■ Problem to work on
Look through the records below and copy each line that includes the word "controller".

---------- Given records ----------

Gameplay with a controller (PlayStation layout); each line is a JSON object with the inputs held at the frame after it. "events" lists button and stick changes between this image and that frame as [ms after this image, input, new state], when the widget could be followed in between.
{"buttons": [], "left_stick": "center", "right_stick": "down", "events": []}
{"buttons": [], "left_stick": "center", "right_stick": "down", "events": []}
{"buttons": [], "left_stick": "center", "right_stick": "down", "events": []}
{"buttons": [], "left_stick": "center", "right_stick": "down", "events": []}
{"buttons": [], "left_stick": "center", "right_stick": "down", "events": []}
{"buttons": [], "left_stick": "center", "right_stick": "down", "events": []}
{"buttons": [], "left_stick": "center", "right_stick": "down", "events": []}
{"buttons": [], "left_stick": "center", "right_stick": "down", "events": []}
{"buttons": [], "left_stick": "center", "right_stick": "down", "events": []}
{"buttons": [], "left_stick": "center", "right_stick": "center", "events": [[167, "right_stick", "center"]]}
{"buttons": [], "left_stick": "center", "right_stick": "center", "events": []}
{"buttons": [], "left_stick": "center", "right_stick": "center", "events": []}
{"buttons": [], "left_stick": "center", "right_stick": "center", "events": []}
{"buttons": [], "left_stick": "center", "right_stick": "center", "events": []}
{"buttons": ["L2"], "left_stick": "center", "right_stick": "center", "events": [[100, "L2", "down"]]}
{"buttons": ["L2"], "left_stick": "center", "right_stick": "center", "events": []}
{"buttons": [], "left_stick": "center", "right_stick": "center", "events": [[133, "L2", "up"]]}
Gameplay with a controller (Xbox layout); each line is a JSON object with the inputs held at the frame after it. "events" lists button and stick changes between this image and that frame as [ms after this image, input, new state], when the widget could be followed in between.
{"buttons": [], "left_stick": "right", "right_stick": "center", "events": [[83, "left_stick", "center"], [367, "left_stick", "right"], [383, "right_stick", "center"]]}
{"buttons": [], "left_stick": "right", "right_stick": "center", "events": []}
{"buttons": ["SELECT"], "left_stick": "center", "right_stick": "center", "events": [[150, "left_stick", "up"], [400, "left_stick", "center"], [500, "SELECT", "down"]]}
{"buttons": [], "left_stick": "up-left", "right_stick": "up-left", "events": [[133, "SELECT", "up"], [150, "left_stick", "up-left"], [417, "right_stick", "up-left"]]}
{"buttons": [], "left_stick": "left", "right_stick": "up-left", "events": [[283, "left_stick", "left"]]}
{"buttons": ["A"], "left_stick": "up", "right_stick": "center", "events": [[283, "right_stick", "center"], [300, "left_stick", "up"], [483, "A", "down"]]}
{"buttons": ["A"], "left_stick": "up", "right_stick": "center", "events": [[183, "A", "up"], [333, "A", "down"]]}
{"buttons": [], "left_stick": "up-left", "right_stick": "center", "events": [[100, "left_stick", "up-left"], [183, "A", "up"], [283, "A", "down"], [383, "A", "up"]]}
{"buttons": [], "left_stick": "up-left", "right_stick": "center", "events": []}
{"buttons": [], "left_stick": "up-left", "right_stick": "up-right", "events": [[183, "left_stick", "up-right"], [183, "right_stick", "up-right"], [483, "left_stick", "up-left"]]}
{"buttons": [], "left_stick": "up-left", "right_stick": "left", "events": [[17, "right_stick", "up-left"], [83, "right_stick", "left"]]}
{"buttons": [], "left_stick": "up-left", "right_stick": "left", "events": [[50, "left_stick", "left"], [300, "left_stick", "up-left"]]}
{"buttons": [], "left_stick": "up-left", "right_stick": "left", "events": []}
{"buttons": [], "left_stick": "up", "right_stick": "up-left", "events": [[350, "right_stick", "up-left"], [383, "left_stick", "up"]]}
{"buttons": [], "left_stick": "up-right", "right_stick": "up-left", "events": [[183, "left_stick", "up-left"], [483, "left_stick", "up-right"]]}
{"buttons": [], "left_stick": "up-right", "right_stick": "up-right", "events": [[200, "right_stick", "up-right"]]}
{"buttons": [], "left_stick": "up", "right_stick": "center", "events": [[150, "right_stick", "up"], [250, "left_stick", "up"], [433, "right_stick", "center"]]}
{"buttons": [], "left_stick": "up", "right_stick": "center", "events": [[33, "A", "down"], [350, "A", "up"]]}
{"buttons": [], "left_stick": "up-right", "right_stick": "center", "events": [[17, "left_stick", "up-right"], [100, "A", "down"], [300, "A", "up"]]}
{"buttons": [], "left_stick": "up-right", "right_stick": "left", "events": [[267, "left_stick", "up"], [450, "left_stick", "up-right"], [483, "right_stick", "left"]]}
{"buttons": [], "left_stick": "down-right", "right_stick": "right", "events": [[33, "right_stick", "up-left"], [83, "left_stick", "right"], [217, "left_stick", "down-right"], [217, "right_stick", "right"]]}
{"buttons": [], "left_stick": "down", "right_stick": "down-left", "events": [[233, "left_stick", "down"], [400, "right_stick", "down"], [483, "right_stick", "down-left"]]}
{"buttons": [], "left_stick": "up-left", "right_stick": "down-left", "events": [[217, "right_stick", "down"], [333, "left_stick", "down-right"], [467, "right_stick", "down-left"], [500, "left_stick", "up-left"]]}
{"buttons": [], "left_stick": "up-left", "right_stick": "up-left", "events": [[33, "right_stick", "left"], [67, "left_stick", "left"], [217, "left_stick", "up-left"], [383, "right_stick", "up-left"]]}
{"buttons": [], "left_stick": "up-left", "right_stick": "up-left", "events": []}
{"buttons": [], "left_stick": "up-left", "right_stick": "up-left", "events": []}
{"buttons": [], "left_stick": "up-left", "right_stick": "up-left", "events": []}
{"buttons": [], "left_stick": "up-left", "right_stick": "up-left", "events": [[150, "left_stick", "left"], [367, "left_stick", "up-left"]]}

----------

■ Exercise response
Gameplay with a controller (PlayStation layout); each line is a JSON object with the inputs held at the frame after it. "events" lists button and stick changes between this image and that frame as [ms after this image, input, new state], when the widget could be followed in between.
Gameplay with a controller (Xbox layout); each line is a JSON object with the inputs held at the frame after it. "events" lists button and stick changes between this image and that frame as [ms after this image, input, new state], when the widget could be followed in between.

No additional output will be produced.